In a recent mailing list post, Rui Ramos describes a commonly encountered resource allocation problem:
… I’m making some tests and if i have queue that’s full and have this list of jobs waiting
jobA 4 slots
jobB 1 slot
jobB.1 1 slot
jobB.2 1 slot
…
Let’s say that the jobs of type B are very quick and a user submits 2000 of them. On the other hand, we have a job that requires 4 slots. But each time we have a free slot it starts a job of type B. following this the jobA only executes when all jobB are finished. Unless the GridEngine can make some kind of slot reservation for jobs with higher priority ? Is this native in the N1GE scheduler, do we need to set it up ?
For people with clusters that run a mix of serial and parallel job, this can be a common problem. The serial jobs zip in and out of the execution slots fast enough that there are never enough free slots at any given scheduling interval to satisfy the demands of pending parallel jobs that need multiple slots in order to execute.
The end result is that the larger parallel jobs languish or “starve” in the pending list for very long periods of time.
The mailing list thread contains some useful replies:
Reuti provides a solution:
what you need is “resource reservation”. Just turn on the reservation in the scheduler “qconf -msconf” by setting “max_reservation 20” or an appropriate value and submit the parallel job with “-R y”.
… and Andreas provides a link to the resource reservation specification document that provides more information about Rui’s problem under the heading of “large parallel job starvation problem”:
... Resource reservation can be used to guarantee resources are dedicated
to jobs in jobs priority order. A good example which helps to comprehend
the problem solved with resource reservaiton/backfilling is the so-called
"large parallel job starvation problem". In this scenario there is one
high priority pending job (possibly parallel) A that requires a larger quota
of a particular resource and a stream of smaller and lower priority jobs B(i)
requiring a smaller quota of the same resource.

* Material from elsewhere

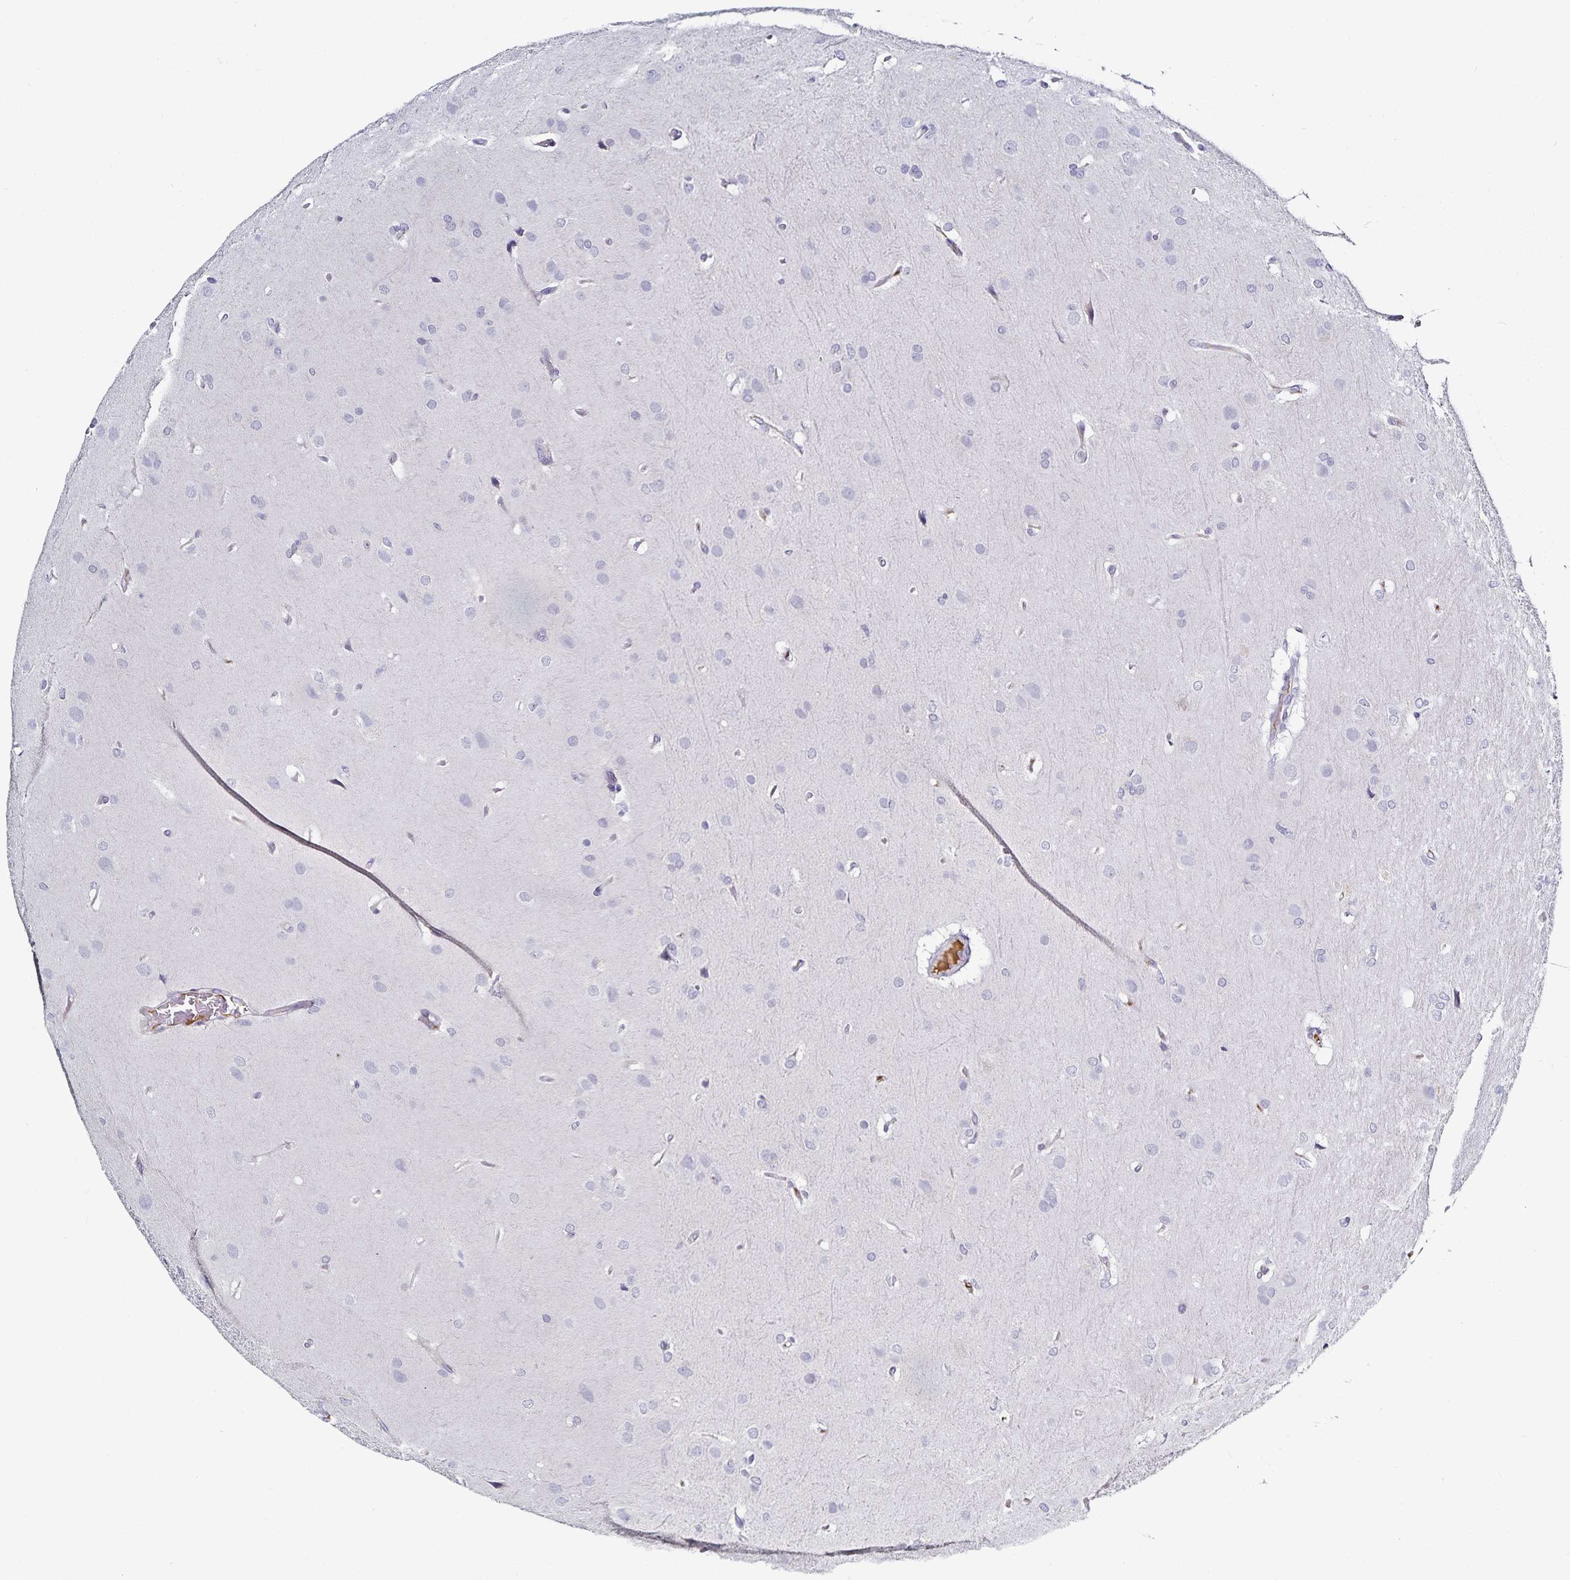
{"staining": {"intensity": "negative", "quantity": "none", "location": "none"}, "tissue": "glioma", "cell_type": "Tumor cells", "image_type": "cancer", "snomed": [{"axis": "morphology", "description": "Glioma, malignant, High grade"}, {"axis": "topography", "description": "Brain"}], "caption": "Immunohistochemical staining of human high-grade glioma (malignant) exhibits no significant staining in tumor cells.", "gene": "TTR", "patient": {"sex": "male", "age": 53}}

Without resource reservation an assignment for A can not be guaranteed
assumed the stream of B(i) jobs does not stop - even if job A actually
has higher priority than the B(i) jobs:
A
|
+---+----+--------+--------+--------+--------+--------+ +----------+
| B(0) | B(2) | B(4) | B(6) | B(8) | B(10) | | |
+---+----+---+----+---+----+---+----+---+----+---+----+---+ A |
| B(1) | B(3) | B(5) | B(7) | B(9) | B(11) | |
+--------+--------+--------+--------+--------+--------+----------+-->
With resource reservation job A gets a reservation that blocks lower
priority B(i) jobs and thus guarantees resources will be available for
A as soon as possible:
A
|
+---+----+----------+--------+
| B(0) | | B(2) | ...
+---+----+ A +--------+--------+
| | | B(1) | B(3) | ...
+----+----------+--------+--------+------------------------------->